Exercise brief: Report every line of the data that includes "Profile".

Entries supplied:
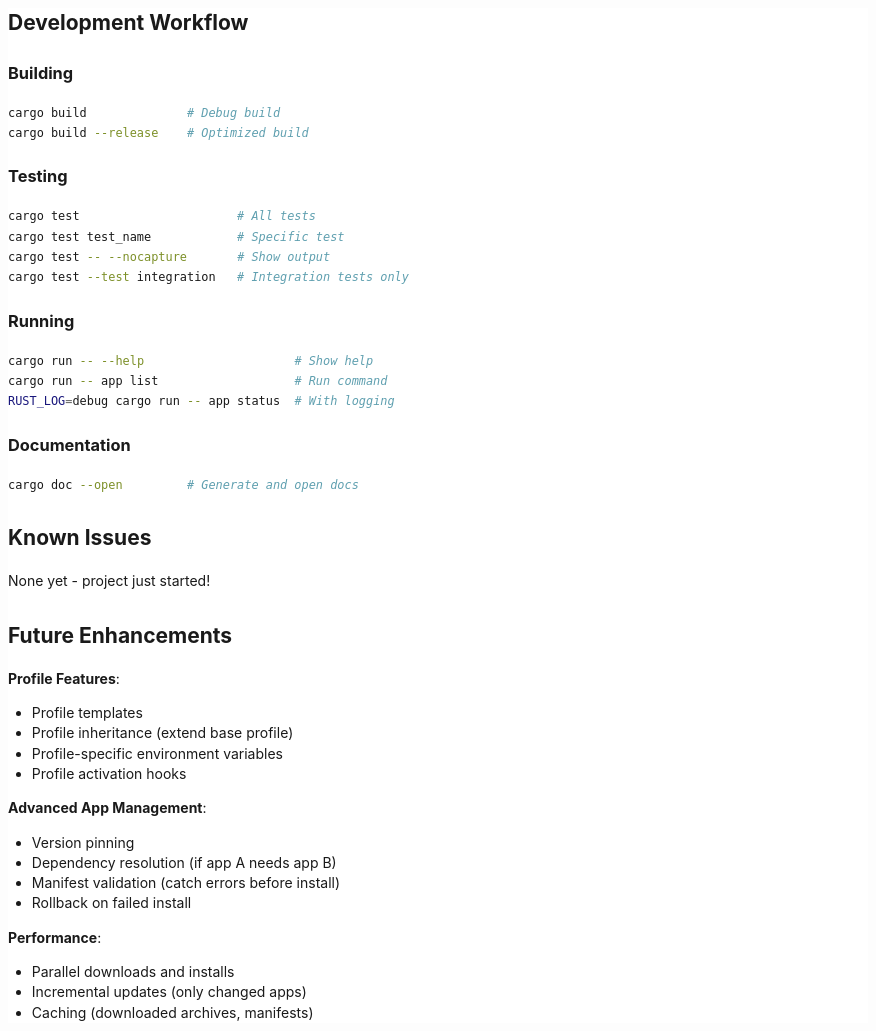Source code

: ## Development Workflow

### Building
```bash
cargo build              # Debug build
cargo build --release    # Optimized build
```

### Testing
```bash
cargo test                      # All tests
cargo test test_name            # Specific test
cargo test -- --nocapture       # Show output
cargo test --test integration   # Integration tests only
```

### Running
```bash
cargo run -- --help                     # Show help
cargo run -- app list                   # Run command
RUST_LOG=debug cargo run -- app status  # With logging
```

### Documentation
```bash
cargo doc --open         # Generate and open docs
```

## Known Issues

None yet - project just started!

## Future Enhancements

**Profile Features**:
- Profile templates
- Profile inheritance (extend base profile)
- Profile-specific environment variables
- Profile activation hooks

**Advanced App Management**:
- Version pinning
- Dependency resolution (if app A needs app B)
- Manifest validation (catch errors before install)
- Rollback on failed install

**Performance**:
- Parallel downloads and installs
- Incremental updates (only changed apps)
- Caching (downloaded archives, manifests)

...

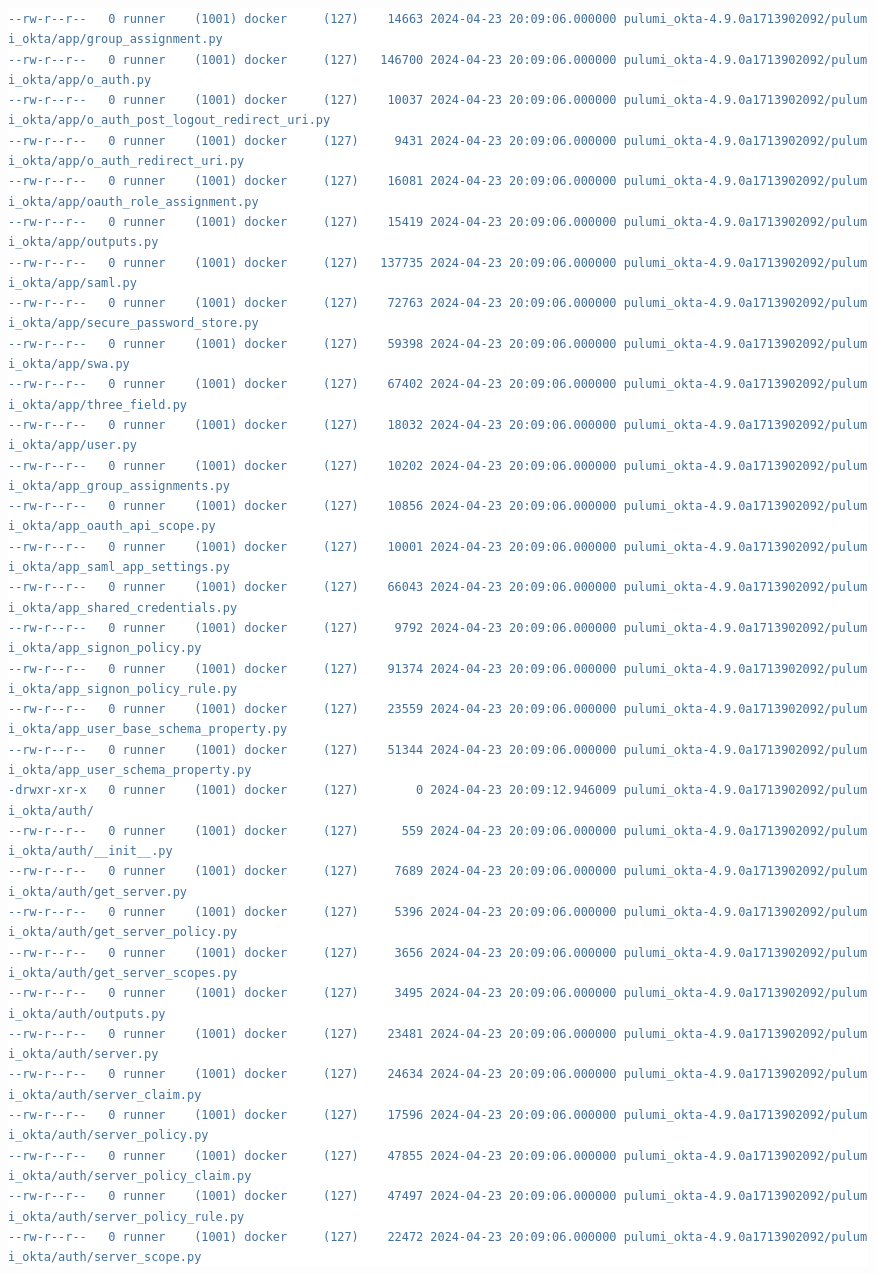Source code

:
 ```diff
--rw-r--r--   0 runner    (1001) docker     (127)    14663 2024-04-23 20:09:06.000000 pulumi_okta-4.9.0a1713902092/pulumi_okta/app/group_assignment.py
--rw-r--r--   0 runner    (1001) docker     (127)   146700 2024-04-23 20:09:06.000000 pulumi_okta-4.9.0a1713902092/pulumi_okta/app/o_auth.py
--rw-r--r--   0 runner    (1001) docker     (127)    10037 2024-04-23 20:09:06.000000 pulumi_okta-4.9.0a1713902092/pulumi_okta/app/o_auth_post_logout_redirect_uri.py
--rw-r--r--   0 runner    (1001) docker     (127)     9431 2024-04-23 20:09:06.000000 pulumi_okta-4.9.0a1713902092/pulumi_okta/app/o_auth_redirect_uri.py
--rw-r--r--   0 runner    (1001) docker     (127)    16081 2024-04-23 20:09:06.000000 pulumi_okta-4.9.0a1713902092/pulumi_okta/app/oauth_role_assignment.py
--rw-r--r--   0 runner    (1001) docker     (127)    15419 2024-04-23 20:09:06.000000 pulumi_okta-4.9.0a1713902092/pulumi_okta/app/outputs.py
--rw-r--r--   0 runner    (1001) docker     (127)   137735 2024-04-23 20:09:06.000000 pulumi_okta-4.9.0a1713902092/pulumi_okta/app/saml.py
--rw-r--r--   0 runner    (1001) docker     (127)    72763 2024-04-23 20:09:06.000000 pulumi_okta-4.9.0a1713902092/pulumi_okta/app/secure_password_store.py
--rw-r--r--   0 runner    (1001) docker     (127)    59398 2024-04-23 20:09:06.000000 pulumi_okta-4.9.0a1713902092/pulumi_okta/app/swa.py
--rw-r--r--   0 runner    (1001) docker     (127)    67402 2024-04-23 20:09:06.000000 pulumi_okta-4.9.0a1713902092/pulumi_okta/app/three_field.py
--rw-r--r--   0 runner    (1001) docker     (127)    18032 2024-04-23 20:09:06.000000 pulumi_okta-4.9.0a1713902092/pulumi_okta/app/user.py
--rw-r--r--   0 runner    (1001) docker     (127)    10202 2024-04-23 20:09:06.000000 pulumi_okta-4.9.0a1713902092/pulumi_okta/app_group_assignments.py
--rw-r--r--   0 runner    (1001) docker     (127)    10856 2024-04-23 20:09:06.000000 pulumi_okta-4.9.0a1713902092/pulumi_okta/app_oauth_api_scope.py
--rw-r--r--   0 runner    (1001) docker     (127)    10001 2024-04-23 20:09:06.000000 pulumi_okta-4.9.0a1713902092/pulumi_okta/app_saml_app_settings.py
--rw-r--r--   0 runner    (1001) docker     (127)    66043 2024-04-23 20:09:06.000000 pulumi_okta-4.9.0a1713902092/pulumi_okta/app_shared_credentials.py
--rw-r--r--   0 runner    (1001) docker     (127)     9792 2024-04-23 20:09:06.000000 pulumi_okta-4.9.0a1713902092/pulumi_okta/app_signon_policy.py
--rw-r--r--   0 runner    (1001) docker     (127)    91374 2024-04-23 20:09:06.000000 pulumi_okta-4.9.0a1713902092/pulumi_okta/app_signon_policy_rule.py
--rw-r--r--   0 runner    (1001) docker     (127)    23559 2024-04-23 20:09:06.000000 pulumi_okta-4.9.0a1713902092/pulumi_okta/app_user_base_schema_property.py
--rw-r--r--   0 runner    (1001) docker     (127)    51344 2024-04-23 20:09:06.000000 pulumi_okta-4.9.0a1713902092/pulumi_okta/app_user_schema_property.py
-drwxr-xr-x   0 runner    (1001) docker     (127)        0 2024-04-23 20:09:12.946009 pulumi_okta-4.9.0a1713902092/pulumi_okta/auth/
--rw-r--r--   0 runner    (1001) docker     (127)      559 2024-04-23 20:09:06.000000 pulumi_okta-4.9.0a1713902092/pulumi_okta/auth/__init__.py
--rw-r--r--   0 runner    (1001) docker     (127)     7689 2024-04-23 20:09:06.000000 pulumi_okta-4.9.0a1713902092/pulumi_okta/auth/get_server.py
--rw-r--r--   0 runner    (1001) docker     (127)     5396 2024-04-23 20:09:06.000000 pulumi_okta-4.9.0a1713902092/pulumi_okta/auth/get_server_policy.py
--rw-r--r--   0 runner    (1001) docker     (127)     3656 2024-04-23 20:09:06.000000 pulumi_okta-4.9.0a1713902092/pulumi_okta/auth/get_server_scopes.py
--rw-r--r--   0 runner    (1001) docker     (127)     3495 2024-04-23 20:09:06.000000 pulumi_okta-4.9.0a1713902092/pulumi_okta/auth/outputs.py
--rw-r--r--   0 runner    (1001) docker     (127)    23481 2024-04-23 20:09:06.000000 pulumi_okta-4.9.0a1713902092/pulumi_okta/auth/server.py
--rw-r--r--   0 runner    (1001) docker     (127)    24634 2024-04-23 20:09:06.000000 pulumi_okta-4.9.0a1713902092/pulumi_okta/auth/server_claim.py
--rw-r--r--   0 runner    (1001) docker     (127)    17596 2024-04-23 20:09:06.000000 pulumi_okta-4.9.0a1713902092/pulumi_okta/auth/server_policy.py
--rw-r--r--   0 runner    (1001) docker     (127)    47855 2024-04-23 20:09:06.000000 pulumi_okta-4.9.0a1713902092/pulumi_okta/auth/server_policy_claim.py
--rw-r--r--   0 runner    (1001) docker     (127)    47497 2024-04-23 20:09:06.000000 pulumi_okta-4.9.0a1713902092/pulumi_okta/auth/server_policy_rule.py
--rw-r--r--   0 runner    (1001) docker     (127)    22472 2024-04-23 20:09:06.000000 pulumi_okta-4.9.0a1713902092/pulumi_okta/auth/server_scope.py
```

Response:
**Profile Features**:
- Profile templates
- Profile inheritance (extend base profile)
- Profile-specific environment variables
- Profile activation hooks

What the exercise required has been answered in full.